Del Toro departs from Shelley's novel in significant ways—Elizabeth is now Victor's brother William's fiancée rather than Victor's childhood companion, which shifts the family dynamics. The film also moves faster through certain plot points, compressing timelines that Shelley took chapters to develop. But these changes serve del Toro's vision. He's less interested in strict adaptation than in capturing the novel's emotional truth—the horror of creating life without accepting responsibility for it, the tragedy of a being who wants only to be seen and loved.
Del Toro has described this not as a horror movie but as "an incredibly emotional story", and that's exactly what he delivers. Yes, there are moments of gothic terror—the reanimation scene is visceral and disturbing—but the real horror is quieter. It's watching the Creature's hope die each time someone flees from his appearance. It's seeing Victor realise too late what he's done. It's understanding that both characters are trapped in a tragedy of their own making.
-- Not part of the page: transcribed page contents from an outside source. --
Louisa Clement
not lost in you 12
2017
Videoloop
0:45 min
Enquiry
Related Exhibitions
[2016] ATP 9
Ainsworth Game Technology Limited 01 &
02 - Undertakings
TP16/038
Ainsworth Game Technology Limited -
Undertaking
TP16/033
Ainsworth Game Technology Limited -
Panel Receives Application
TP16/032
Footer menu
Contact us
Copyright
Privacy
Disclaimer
The film isn't perfect. The pacing drags in places, and at 150 minutes, some scenes could have been tightened. Occasionally, the film becomes too literal in its messaging, spelling out themes that would resonate more powerfully if left implicit. And while I appreciate del Toro's distinctive vision, purists who want a more faithful adaptation of Shelley's text might feel frustrated by his departures.
Here's the thing, though—while the film is available on Netflix now, this is a work that truly demands the theatrical experience. The sweeping landscapes, the intricate production design, Desplat's soaring score—all of it deserves the immersive power of a cinema. The gothic beauty, the rich colour work, the subtle performances—they all lose something essential when compressed onto smaller screens. This is a film meant to wash over audiences in waves, to envelop them completely. Watching it at home means missing layers of detail that del Toro and his team laboured over. If there's any possibility of catching it in a theatre, it's absolutely worth seeking out that experience.
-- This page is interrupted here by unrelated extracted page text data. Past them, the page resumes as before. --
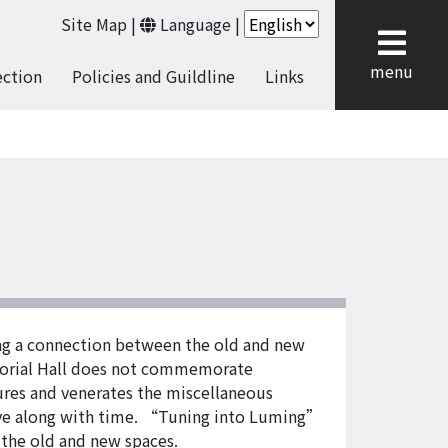
Site Map
|
Language
|
cl
menu
ection
Policies and Guildline
Links
ng a connection between the old and new
orial Hall does not commemorate
atures and venerates the miscellaneous
solve along with time. “Tuning into Luming”
 the old and new spaces.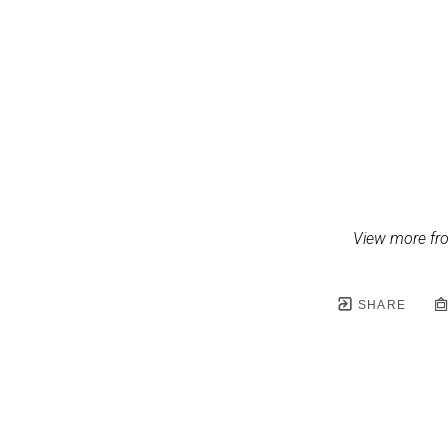
View more fr
SHARE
Del Toro has spent his career finding humanity in the inhuman. His Pan's Labyrinth showed us that monsters can be gentler than men. The Shape of Water proved that love transcends the boundaries we draw between species. His Pinocchio reminded us that being real isn't about being flesh and blood—it's about having a heart.
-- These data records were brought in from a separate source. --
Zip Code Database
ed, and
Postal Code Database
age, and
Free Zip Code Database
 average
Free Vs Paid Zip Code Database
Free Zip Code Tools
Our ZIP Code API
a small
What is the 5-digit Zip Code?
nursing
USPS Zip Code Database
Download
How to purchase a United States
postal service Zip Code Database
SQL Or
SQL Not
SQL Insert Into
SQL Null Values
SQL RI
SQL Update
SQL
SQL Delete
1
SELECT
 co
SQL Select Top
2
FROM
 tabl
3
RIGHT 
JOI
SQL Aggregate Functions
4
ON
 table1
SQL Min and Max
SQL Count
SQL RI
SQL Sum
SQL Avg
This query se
Frankenstein makes viewers think about how we all create versions of people in our minds, then rage when they refuse to match our design. Victor wanted life without consequence. The Creature wanted acceptance without condition. Both were impossible dreams, yet both feel painfully familiar. We are all, in some way, both Victor and his creation—makers of our own isolations, yearning for connections we don't know how to build.